A fundamental study on introducing time-delay embedding to enhance the applicability of dynamic mode decomposition for seismic response analysis

Abstract

Mechanics-based seismic response analysis methods have significantly improved structural design and risk assessment. However, these methods require detailed geotechnical investigations and have computational limitations in large-scale applications. This study aims to develop an accurate, data-driven approach for geotechnical-seismic response analysis, particularly in expansive urban areas where the demand for resilience-focused risk control is increasing. Our foundational research emphasizes a data-driven methodology that utilizes simultaneous observations from both the ground surface and engineering bedrock, paving the way for broader regional applications. Various complex data-driven models based on neural networks have been developed and proven effective. However, interpretable linear system models remain highly valuable in practical engineering applications.

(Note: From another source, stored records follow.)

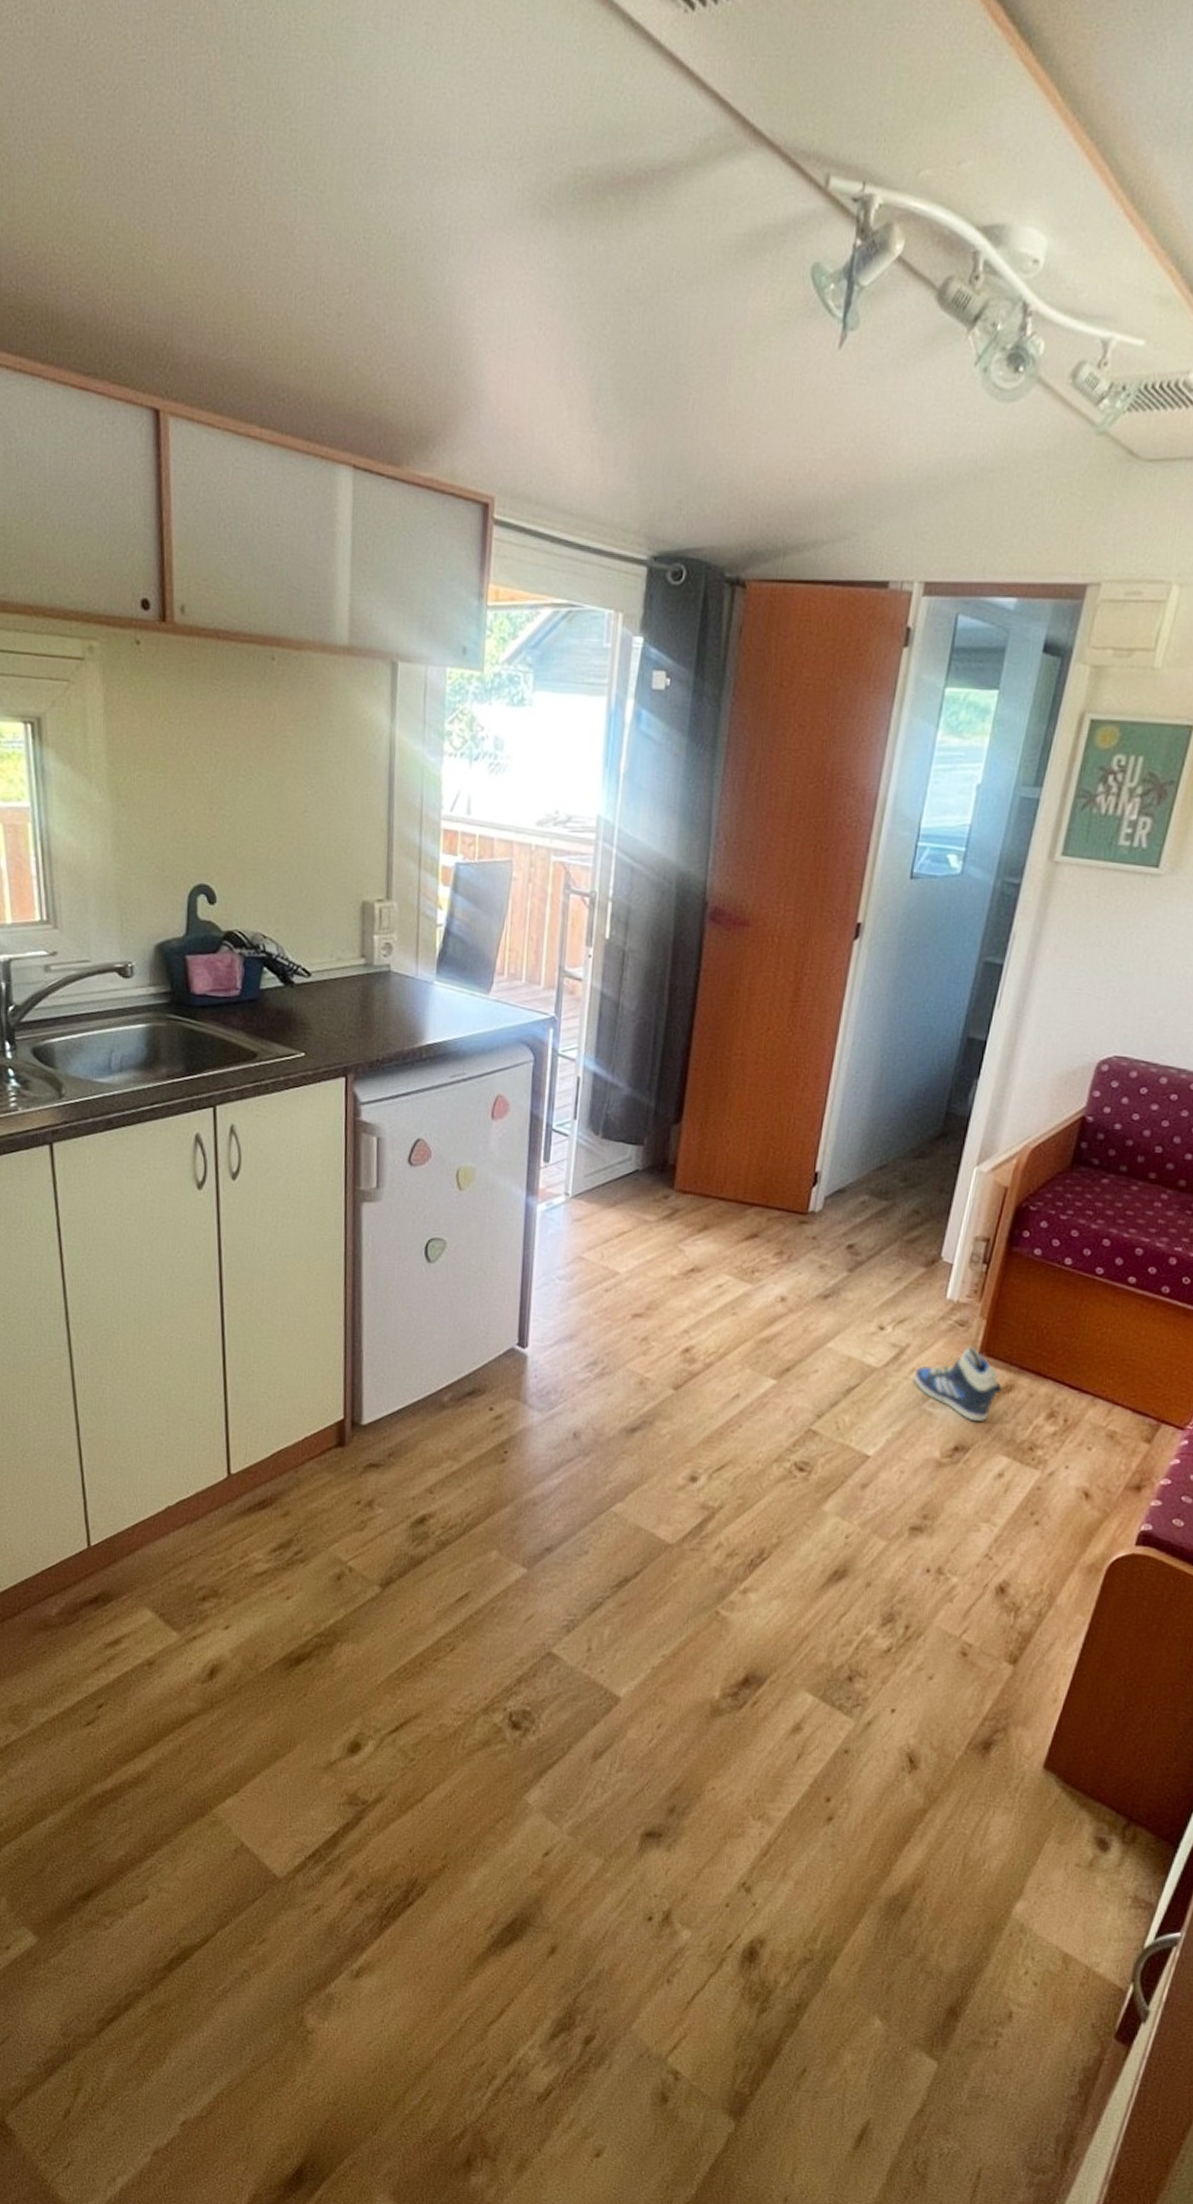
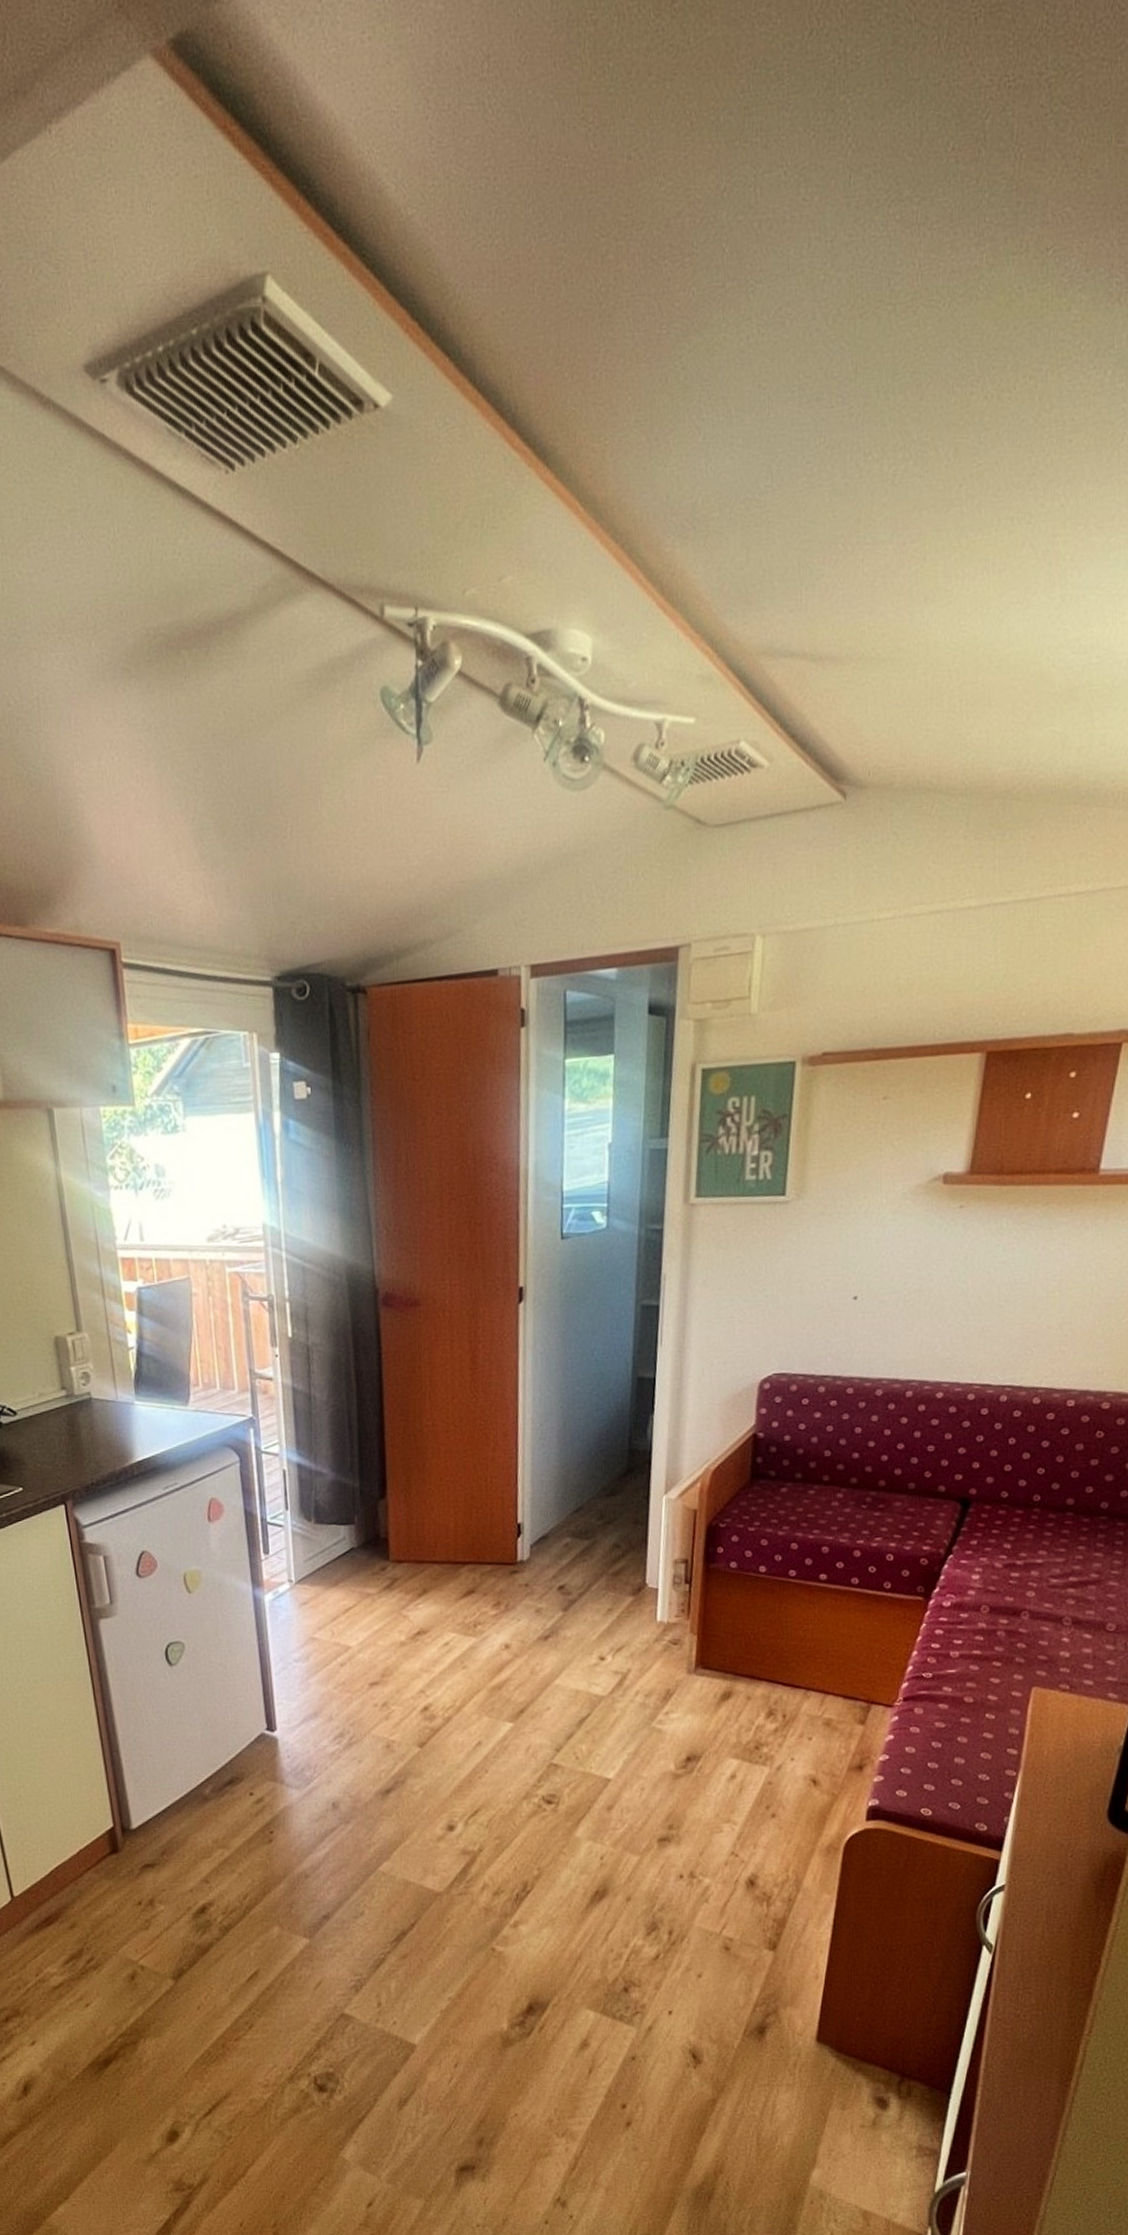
sneaker: present [913,1347,1004,1421] -> none [638,1662,723,1730]

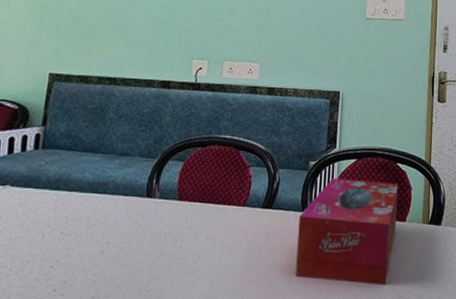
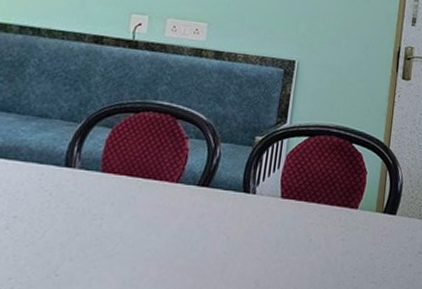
tissue box: present [296,178,399,286] -> none [230,156,353,280]

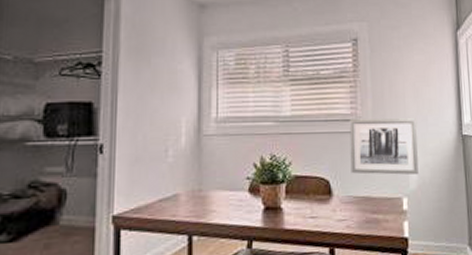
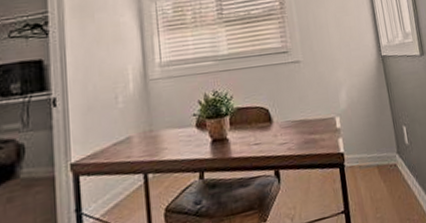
wall art: present [349,118,419,175] -> none [281,45,347,101]

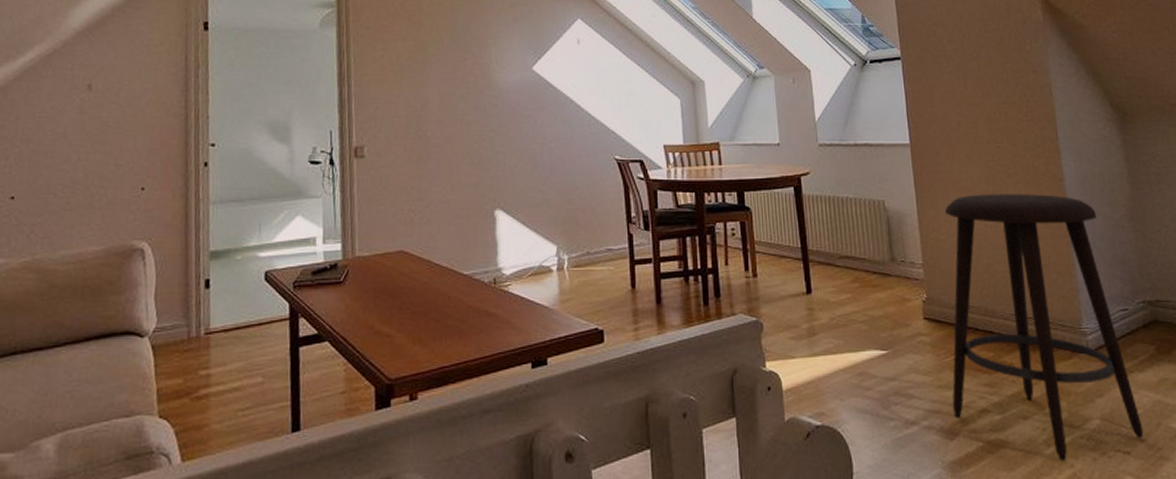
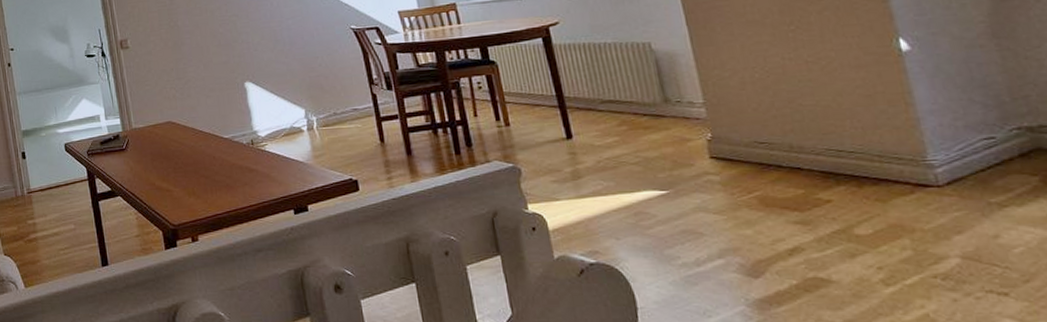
stool: present [944,194,1144,461] -> none [727,19,1029,301]

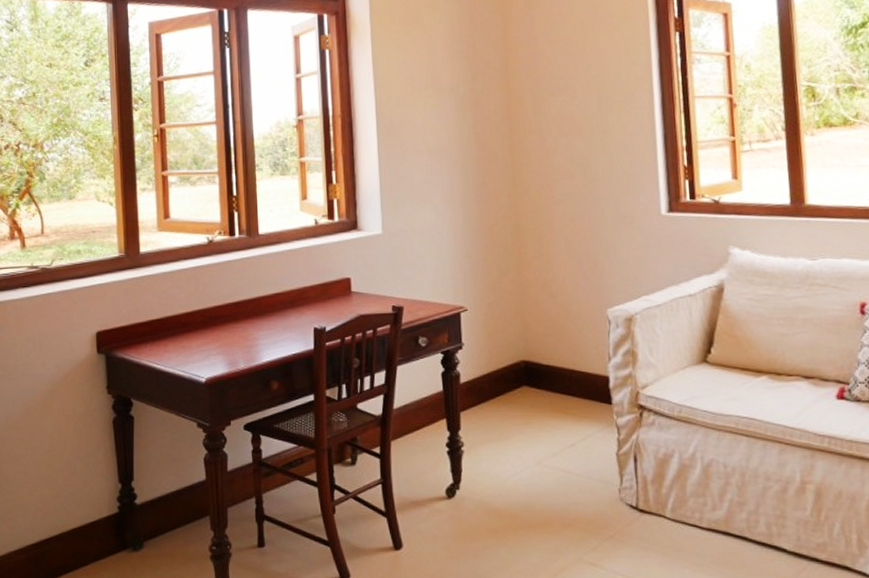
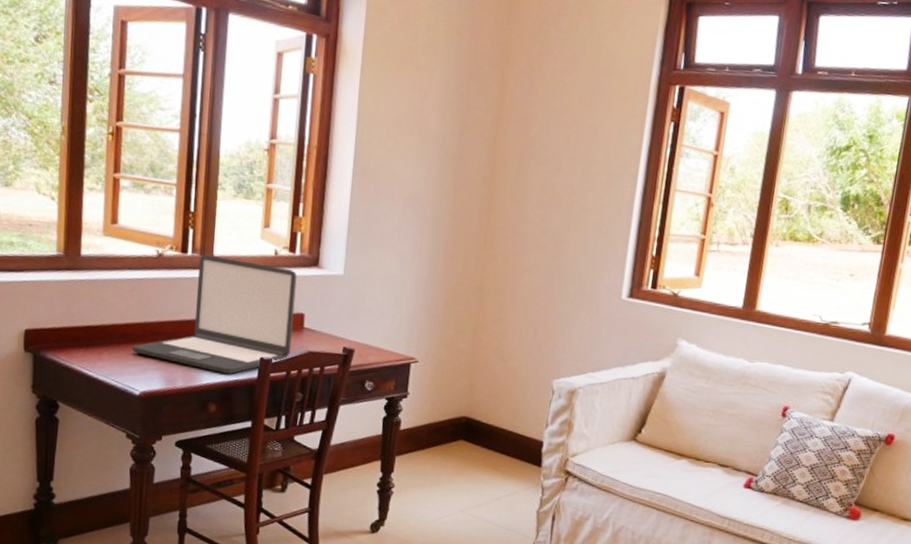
laptop: none [194,234,342,350] -> present [132,255,297,375]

By leveraging dynamic mode decomposition (DMD), we explored a modeling approach that preserves the interpretability of linear models while capturing the seismic behavior complexity as effectively as possible. The primary objective of this study is to evaluate a learning model employing DMD using seismic data from a critical port facility in Japan, while identifying practical implementation challenges. Our analysis demonstrates that applying a time-delay embedding with carefully calibrated delays effectively reconstructs the dynamic characteristics of earthquake motion amplitude and soil material nonlinearity. However, we also identified a tendency of the model to produce biased predictions when exposed to unfamiliar and untrained earthquake motions. This limitation primarily stems from the challenges of accurately capturing nonlinear soil behavior. The study demonstrates both the strengths and limitations of linear machine-learning models enhanced by time-delay embedding, while suggesting possible directions for integrating nonlinear machine-learning approaches.